The only place i use
tput is as a fallback if
$COLUMNS is not set, as this is required to print the output according to the currently available columns/width.
Allthough i've seen several scripts using
tput as they're core output, i was used (from batch files) to use
echo as output.
Quickly after i joined this forum, i've figured
echo might not be available on all systems, and changed to
printf instead.
An executable for each and every task, yeno...
The core/key components are:
- tui-printf (absolute core!, this is even the base for: )
- tui-echo
- tui-header (the blue one)
- tui-title (the white one)
If you look at the screenshot, the 'lower' output also uses:
tui-value-get, which only returns either all variable names (all strings/lines not starting with
# and having a string like
VARNAME= without the
=) or just the single value of the provided varname of a file. (eg:
tui-value-get -l CONFFILE /
value=$(tui-value-get CONFFILE VARNAME)).
So this is called 8 times in the screenshot above... 1 time to list all the VARIABLES, and 1 time per variable (7) to be read/displayed.
So to print those 20 lines, i'm calling/using:
- 1 x tui-header
- 4 x tui-title
- 15 x tui-echo
- 8 x tui-value-get (in a for-loop)
and it 'only' needs 0.433 seconds, that is around 0.021 secs per line (0.015 respectivly per command) on average, to my feeling this is fast already, at least considering that 28 commands were executed (of which some rely on sed/grep/awk combinations) and all but tui-value-get rely on
tui-printf.
And keep in mind, its always printing a full line - using all available width of the terminal, not only a few chars / words per line.
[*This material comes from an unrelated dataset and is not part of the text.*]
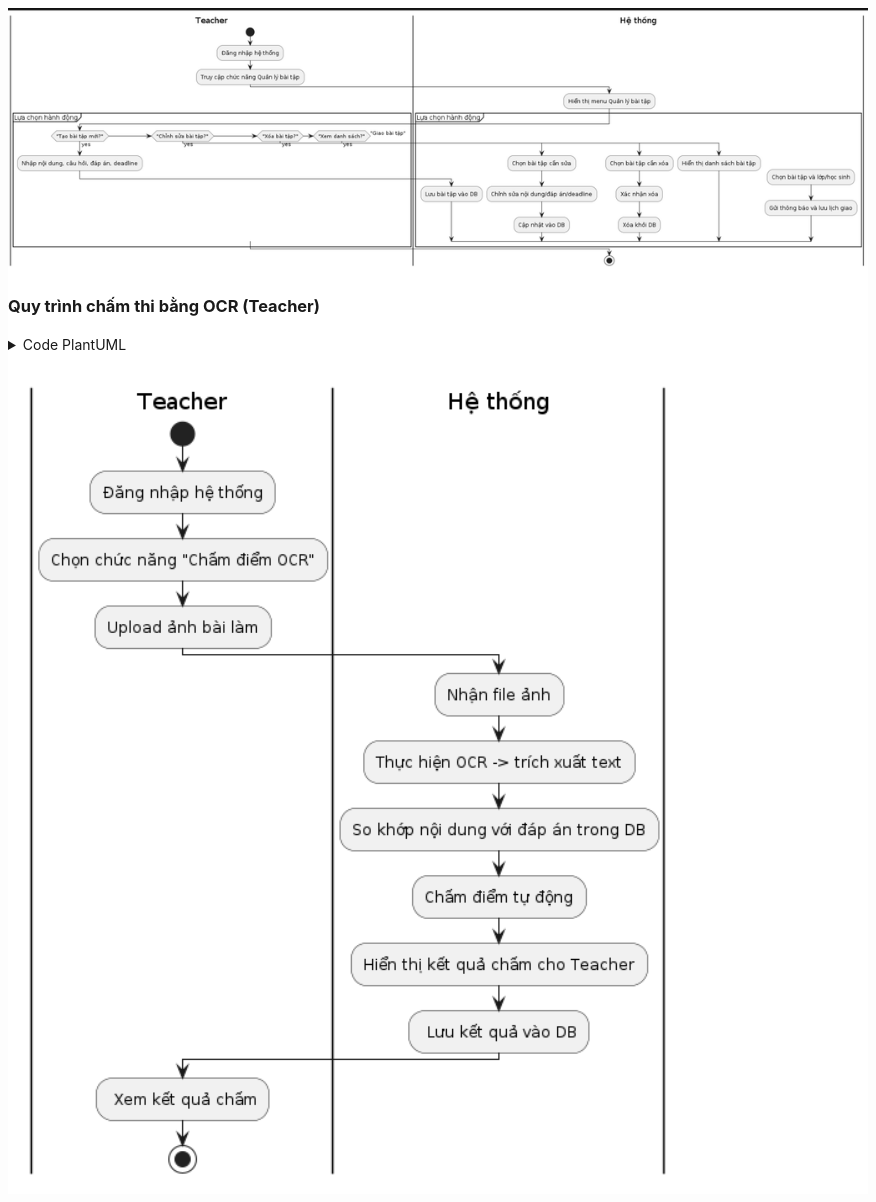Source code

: ![Quy trình quản lý bài tập](docs/diagrams/quy_trinh_quan_ly_bai_tap.png)

### Quy trình chấm thi bằng OCR (Teacher)

<details><summary>Code PlantUML</summary></details>

![Quy trình chấm thi bằng OCR](docs/diagrams/quy_trinh_cham_diem.png)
Some parts of the first 'performance-rewrite' also caused several vars to be placed in
$env beeing set using
/etc/profile.d/tui.sh. Also,
tui-printf was using a custom function
'printx' which had to be sourced first, changing that completly to
tui-printf was a speed increase of like 0.250 secs.
Initialy, like 2-2.5 years ago, i've had a folder containing several scripts providing functions.
But back then TUI was part of another script-package, completly 'involved', not seperate at all.
But since TUI is ment as an 'interface framework' i wanted the users/scripters to simply call the function they want, instead of sourcing just 'everything'.
So by now, the scripts only source files upon real need, as in username/email/prefered licence/licence url are only read/sourced by
tui-new-script.
Well, i'm learning python now anyway, for future projects at least.
This thread is merly to figure if TUI has to be rewritten for the 5th or 6th time
Code examples:
tui (to config the vars)
tui-printf (absolute core fuction)
tui-value-get
So, writing this in python, would decrease the time used (those 0.433s from the screenshot) down to 0.090 or even as less as 0.043 for all those 20 lines?
(friend promised 500-1000% speed gain, which i hardly can imagine)
And if i may ask along, what do you think of this TUI framework?
EDIT:
I keep learning python, maybe i understand your arguments better later on.